- WHAT TO WORK ON:
Can all of these lines be returned exactly?

- TASK INPUT:
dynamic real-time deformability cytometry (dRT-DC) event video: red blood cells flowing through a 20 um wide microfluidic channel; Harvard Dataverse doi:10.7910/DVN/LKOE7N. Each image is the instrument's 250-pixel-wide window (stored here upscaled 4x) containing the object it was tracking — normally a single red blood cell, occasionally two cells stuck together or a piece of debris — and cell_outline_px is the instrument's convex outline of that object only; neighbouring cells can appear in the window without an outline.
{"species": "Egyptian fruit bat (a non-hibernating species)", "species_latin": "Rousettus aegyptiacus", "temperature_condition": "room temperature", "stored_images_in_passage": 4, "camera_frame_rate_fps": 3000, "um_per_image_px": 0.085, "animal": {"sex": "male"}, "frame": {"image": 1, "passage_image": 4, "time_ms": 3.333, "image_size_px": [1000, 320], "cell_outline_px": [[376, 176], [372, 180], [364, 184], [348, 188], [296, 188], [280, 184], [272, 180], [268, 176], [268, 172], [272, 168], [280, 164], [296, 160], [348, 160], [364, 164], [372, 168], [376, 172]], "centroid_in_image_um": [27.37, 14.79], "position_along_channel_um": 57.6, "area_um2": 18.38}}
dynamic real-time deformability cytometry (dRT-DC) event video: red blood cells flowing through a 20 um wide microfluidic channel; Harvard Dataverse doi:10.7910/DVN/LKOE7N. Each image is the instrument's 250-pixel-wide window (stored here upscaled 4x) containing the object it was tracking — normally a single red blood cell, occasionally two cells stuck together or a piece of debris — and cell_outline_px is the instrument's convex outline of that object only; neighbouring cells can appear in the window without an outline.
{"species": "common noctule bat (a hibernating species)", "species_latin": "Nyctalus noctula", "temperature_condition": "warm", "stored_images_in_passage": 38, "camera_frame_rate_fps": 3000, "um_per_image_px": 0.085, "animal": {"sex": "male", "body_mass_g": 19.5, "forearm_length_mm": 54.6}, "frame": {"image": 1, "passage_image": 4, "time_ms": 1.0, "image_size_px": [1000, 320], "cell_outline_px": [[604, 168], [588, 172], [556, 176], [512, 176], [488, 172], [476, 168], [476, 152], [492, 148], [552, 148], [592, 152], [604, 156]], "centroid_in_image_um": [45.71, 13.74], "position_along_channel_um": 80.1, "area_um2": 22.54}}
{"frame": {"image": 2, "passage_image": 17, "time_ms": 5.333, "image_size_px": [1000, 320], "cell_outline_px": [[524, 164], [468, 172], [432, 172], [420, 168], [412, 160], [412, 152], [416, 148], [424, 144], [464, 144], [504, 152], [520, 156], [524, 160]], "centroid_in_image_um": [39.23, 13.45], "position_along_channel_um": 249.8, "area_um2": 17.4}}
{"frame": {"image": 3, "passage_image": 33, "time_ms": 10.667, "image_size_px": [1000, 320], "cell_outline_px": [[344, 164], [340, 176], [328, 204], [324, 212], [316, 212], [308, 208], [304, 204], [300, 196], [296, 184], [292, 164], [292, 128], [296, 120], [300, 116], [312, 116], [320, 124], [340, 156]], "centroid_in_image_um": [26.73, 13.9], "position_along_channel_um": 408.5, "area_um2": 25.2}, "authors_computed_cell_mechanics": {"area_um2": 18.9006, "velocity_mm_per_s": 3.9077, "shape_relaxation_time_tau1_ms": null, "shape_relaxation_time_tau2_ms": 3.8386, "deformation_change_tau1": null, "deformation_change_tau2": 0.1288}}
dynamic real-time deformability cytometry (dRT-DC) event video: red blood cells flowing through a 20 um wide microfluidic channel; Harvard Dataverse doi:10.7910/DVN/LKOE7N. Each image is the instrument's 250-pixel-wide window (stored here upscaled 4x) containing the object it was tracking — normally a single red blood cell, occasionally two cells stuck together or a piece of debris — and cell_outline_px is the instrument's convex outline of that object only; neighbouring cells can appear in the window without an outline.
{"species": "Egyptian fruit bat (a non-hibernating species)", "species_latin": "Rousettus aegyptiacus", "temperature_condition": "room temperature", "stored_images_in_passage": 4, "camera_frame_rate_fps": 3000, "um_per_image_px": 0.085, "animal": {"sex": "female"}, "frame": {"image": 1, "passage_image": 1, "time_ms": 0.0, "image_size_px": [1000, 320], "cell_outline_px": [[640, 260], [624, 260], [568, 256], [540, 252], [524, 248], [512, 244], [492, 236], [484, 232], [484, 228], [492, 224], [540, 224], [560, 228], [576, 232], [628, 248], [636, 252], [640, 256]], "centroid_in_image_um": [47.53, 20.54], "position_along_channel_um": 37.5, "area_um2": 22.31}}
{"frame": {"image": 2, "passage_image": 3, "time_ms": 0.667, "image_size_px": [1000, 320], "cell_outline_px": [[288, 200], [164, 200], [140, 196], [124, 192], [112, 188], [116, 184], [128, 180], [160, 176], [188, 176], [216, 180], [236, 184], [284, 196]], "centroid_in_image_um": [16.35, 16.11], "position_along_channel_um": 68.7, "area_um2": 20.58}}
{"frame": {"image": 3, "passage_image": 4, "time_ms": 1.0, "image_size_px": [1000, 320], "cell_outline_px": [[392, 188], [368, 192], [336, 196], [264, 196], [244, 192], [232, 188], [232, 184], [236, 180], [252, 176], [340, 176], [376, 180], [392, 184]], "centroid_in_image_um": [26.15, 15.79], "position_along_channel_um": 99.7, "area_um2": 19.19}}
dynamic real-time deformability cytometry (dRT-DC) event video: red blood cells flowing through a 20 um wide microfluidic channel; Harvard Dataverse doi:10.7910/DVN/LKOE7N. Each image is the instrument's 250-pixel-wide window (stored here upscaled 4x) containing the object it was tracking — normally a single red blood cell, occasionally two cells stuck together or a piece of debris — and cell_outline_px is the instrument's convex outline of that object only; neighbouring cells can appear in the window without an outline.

- WRITTEN REPLY:
dynamic real-time deformability cytometry (dRT-DC) event video: red blood cells flowing through a 20 um wide microfluidic channel; Harvard Dataverse doi:10.7910/DVN/LKOE7N. Each image is the instrument's 250-pixel-wide window (stored here upscaled 4x) containing the object it was tracking — normally a single red blood cell, occasionally two cells stuck together or a piece of debris — and cell_outline_px is the instrument's convex outline of that object only; neighbouring cells can appear in the window without an outline.
{"species": "Egyptian fruit bat (a non-hibernating species)", "species_latin": "Rousettus aegyptiacus", "temperature_condition": "room temperature", "stored_images_in_passage": 4, "camera_frame_rate_fps": 3000, "um_per_image_px": 0.085, "animal": {"sex": "male"}, "frame": {"image": 1, "passage_image": 4, "time_ms": 3.333, "image_size_px": [1000, 320], "cell_outline_px": [[376, 176], [372, 180], [364, 184], [348, 188], [296, 188], [280, 184], [272, 180], [268, 176], [268, 172], [272, 168], [280, 164], [296, 160], [348, 160], [364, 164], [372, 168], [376, 172]], "centroid_in_image_um": [27.37, 14.79], "position_along_channel_um": 57.6, "area_um2": 18.38}}
dynamic real-time deformability cytometry (dRT-DC) event video: red blood cells flowing through a 20 um wide microfluidic channel; Harvard Dataverse doi:10.7910/DVN/LKOE7N. Each image is the instrument's 250-pixel-wide window (stored here upscaled 4x) containing the object it was tracking — normally a single red blood cell, occasionally two cells stuck together or a piece of debris — and cell_outline_px is the instrument's convex outline of that object only; neighbouring cells can appear in the window without an outline.
{"species": "common noctule bat (a hibernating species)", "species_latin": "Nyctalus noctula", "temperature_condition": "warm", "stored_images_in_passage": 38, "camera_frame_rate_fps": 3000, "um_per_image_px": 0.085, "animal": {"sex": "male", "body_mass_g": 19.5, "forearm_length_mm": 54.6}, "frame": {"image": 1, "passage_image": 4, "time_ms": 1.0, "image_size_px": [1000, 320], "cell_outline_px": [[604, 168], [588, 172], [556, 176], [512, 176], [488, 172], [476, 168], [476, 152], [492, 148], [552, 148], [592, 152], [604, 156]], "centroid_in_image_um": [45.71, 13.74], "position_along_channel_um": 80.1, "area_um2": 22.54}}
{"frame": {"image": 2, "passage_image": 17, "time_ms": 5.333, "image_size_px": [1000, 320], "cell_outline_px": [[524, 164], [468, 172], [432, 172], [420, 168], [412, 160], [412, 152], [416, 148], [424, 144], [464, 144], [504, 152], [520, 156], [524, 160]], "centroid_in_image_um": [39.23, 13.45], "position_along_channel_um": 249.8, "area_um2": 17.4}}
{"frame": {"image": 3, "passage_image": 33, "time_ms": 10.667, "image_size_px": [1000, 320], "cell_outline_px": [[344, 164], [340, 176], [328, 204], [324, 212], [316, 212], [308, 208], [304, 204], [300, 196], [296, 184], [292, 164], [292, 128], [296, 120], [300, 116], [312, 116], [320, 124], [340, 156]], "centroid_in_image_um": [26.73, 13.9], "position_along_channel_um": 408.5, "area_um2": 25.2}, "authors_computed_cell_mechanics": {"area_um2": 18.9006, "velocity_mm_per_s": 3.9077, "shape_relaxation_time_tau1_ms": null, "shape_relaxation_time_tau2_ms": 3.8386, "deformation_change_tau1": null, "deformation_change_tau2": 0.1288}}
dynamic real-time deformability cytometry (dRT-DC) event video: red blood cells flowing through a 20 um wide microfluidic channel; Harvard Dataverse doi:10.7910/DVN/LKOE7N. Each image is the instrument's 250-pixel-wide window (stored here upscaled 4x) containing the object it was tracking — normally a single red blood cell, occasionally two cells stuck together or a piece of debris — and cell_outline_px is the instrument's convex outline of that object only; neighbouring cells can appear in the window without an outline.
{"species": "Egyptian fruit bat (a non-hibernating species)", "species_latin": "Rousettus aegyptiacus", "temperature_condition": "room temperature", "stored_images_in_passage": 4, "camera_frame_rate_fps": 3000, "um_per_image_px": 0.085, "animal": {"sex": "female"}, "frame": {"image": 1, "passage_image": 1, "time_ms": 0.0, "image_size_px": [1000, 320], "cell_outline_px": [[640, 260], [624, 260], [568, 256], [540, 252], [524, 248], [512, 244], [492, 236], [484, 232], [484, 228], [492, 224], [540, 224], [560, 228], [576, 232], [628, 248], [636, 252], [640, 256]], "centroid_in_image_um": [47.53, 20.54], "position_along_channel_um": 37.5, "area_um2": 22.31}}
{"frame": {"image": 2, "passage_image": 3, "time_ms": 0.667, "image_size_px": [1000, 320], "cell_outline_px": [[288, 200], [164, 200], [140, 196], [124, 192], [112, 188], [116, 184], [128, 180], [160, 176], [188, 176], [216, 180], [236, 184], [284, 196]], "centroid_in_image_um": [16.35, 16.11], "position_along_channel_um": 68.7, "area_um2": 20.58}}
{"frame": {"image": 3, "passage_image": 4, "time_ms": 1.0, "image_size_px": [1000, 320], "cell_outline_px": [[392, 188], [368, 192], [336, 196], [264, 196], [244, 192], [232, 188], [232, 184], [236, 180], [252, 176], [340, 176], [376, 180], [392, 184]], "centroid_in_image_um": [26.15, 15.79], "position_along_channel_um": 99.7, "area_um2": 19.19}}
dynamic real-time deformability cytometry (dRT-DC) event video: red blood cells flowing through a 20 um wide microfluidic channel; Harvard Dataverse doi:10.7910/DVN/LKOE7N. Each image is the instrument's 250-pixel-wide window (stored here upscaled 4x) containing the object it was tracking — normally a single red blood cell, occasionally two cells stuck together or a piece of debris — and cell_outline_px is the instrument's convex outline of that object only; neighbouring cells can appear in the window without an outline.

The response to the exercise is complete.